We stayed at Powderham Castle Tourist Park near Lostwithiel last year when it had just been taken over by new owners - it was a bit basic but huge pitches. Not sure if open in November tho' - 01208 872277. I don't remember any hardstandings and it is pretty wet here in Cornwall at the moment.
Carnon Downs Park is supposed to be pretty good, near Truro - 01872820762 - and open all year. Vita


----------



## Grizzly (May 9, 2005)

We spent Monday night at Chiverton Park near St Agnes ( 5 miles from Truro)
just off the A30

Looks like a brand new site, certainly all the facilities were first class with heated shower rooms, satellite TV on each pitch and even a sauna and gym ! There was hard standing. The site is open all year except in January. We were charged £8 for the night. There is a pub within walking distance and a Little Chef too ( !) We had the place to ourselves.

It was certainly wet in Cornwall this week and we did have problems finding an all-weather site that was open.

www.chivertonpark.co.uk
tel 01872 560 667

G


----------



## peterandirene (May 9, 2005)

We stayed at the site below in the summer, very good and within walking distance of Eden (which makes you eligible for discounted entry). Can't find out whether it is open all year or not but worth a phone call.

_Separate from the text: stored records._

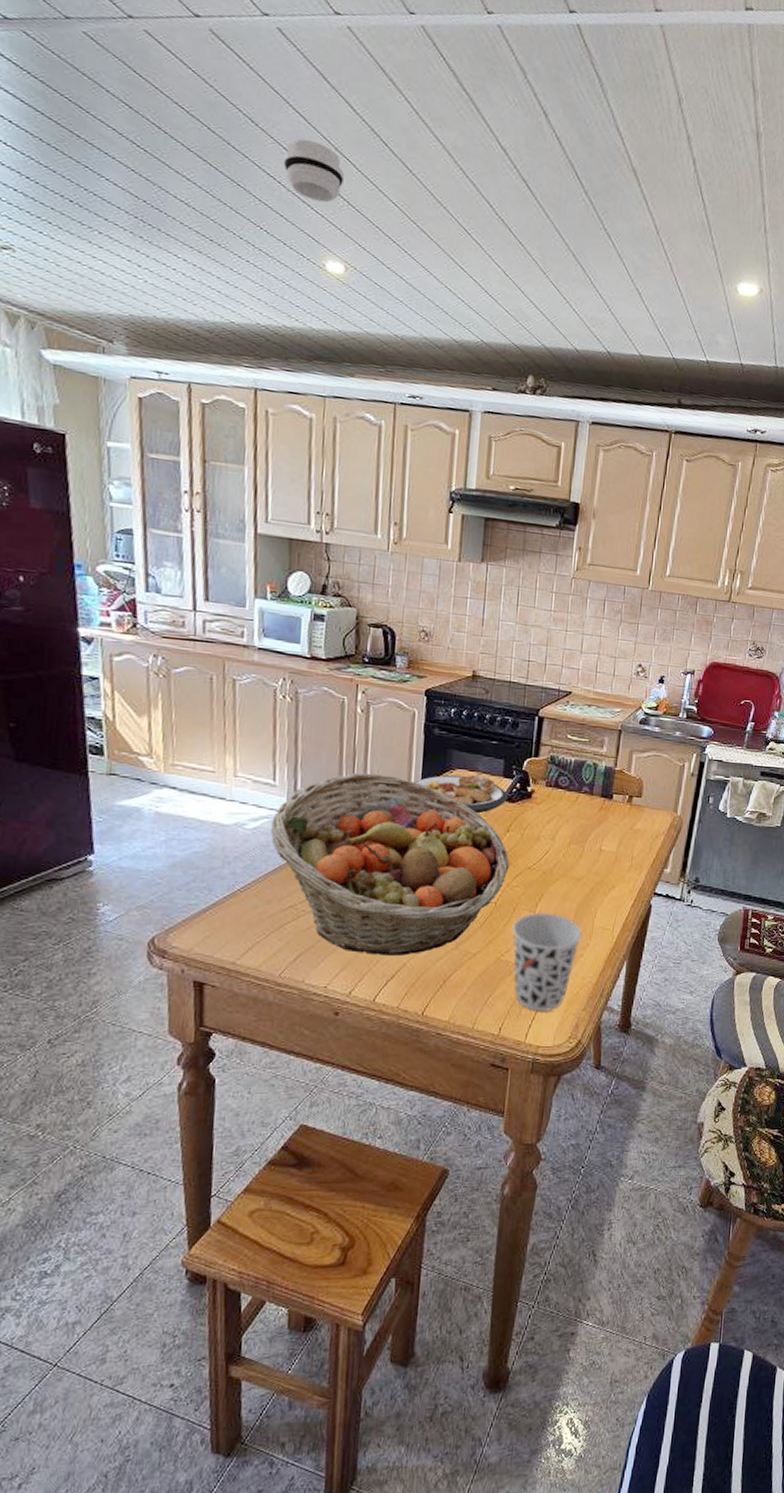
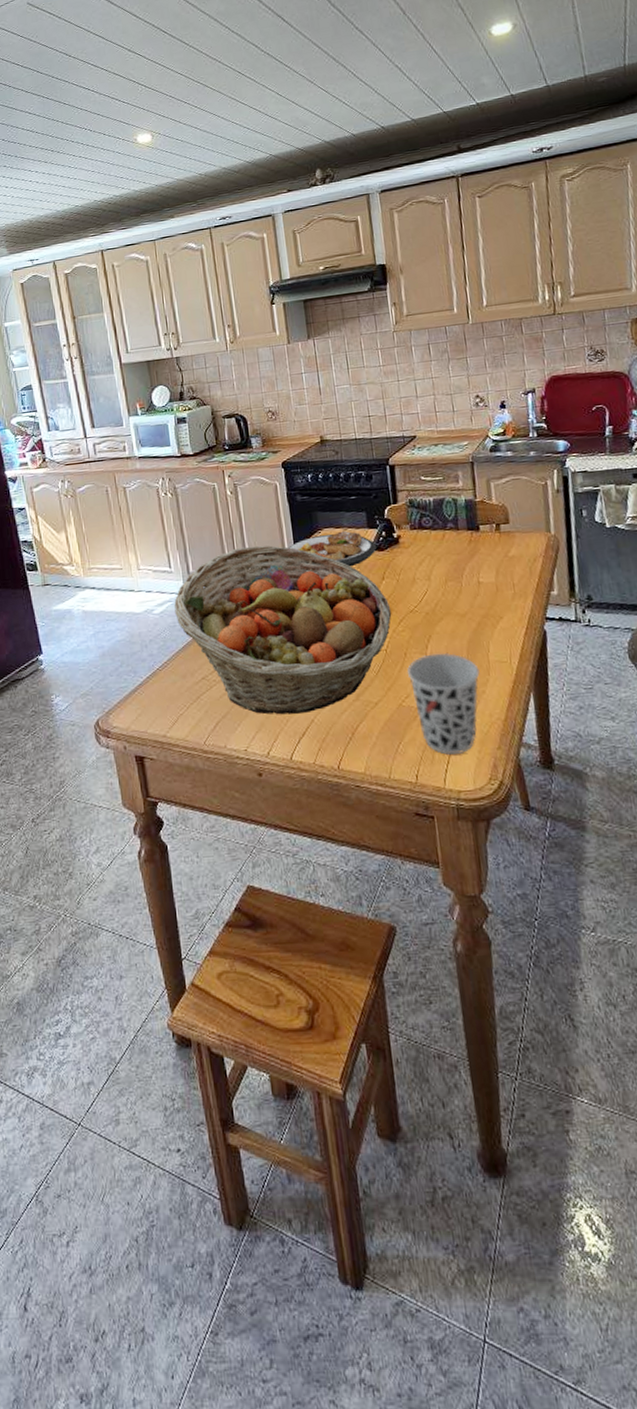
smoke detector: present [283,138,345,203] -> none [92,51,140,95]

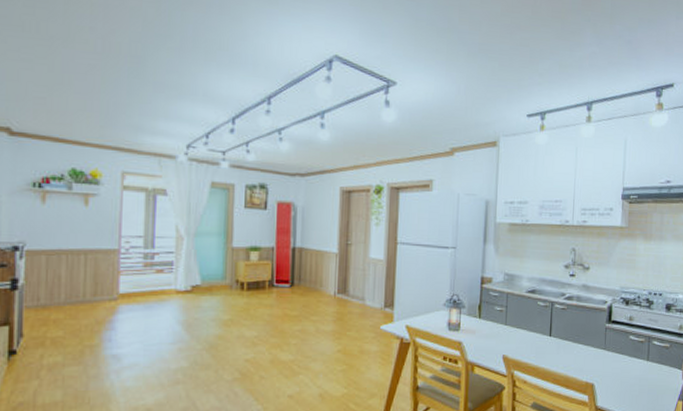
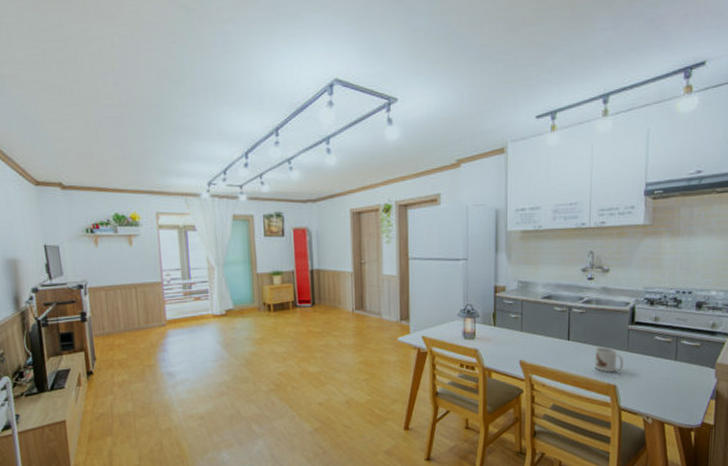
mug: none [574,344,601,371] -> present [594,347,624,373]

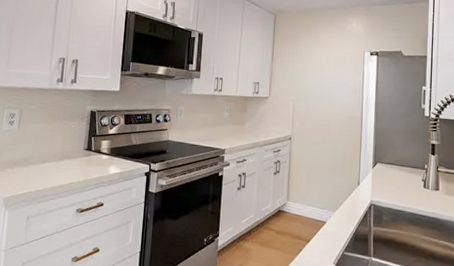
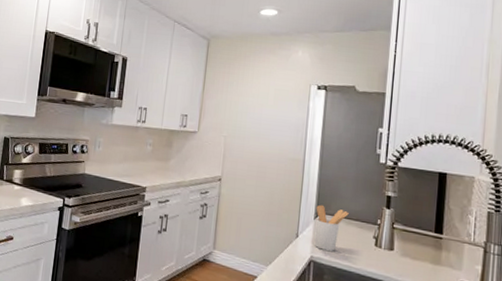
utensil holder: none [373,155,401,195] -> present [314,204,349,251]

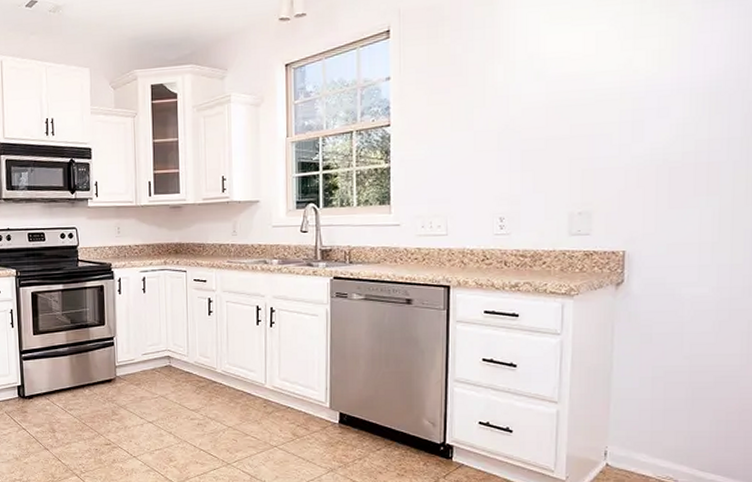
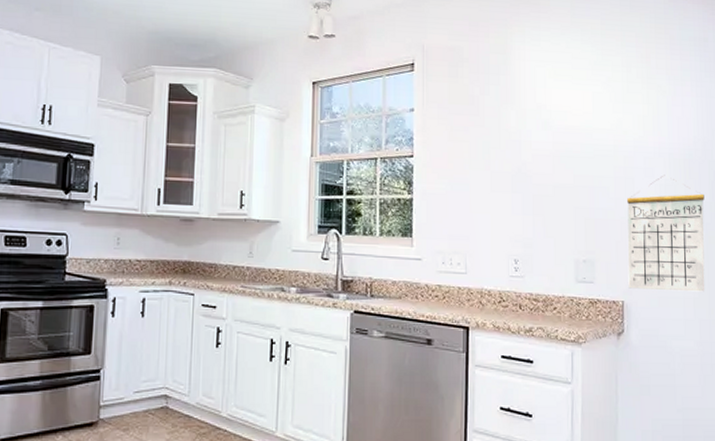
calendar: none [631,113,734,238] -> present [627,175,705,292]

Dennis & Eileen Retallick 

Doubletrees Farm
Luxulyan Road
St Blazey Gate
Par
St Austell
Cornwall
PL24 2EH 

Tel: 01726 812266 

Peter


----------



## Jules (May 23, 2005)

we stayed here a few years ago, and walked to the Eden Project
croft farm

It got a bit windy on the top field and the toilet tent blew down to we moved to the lower area for the second night.


----------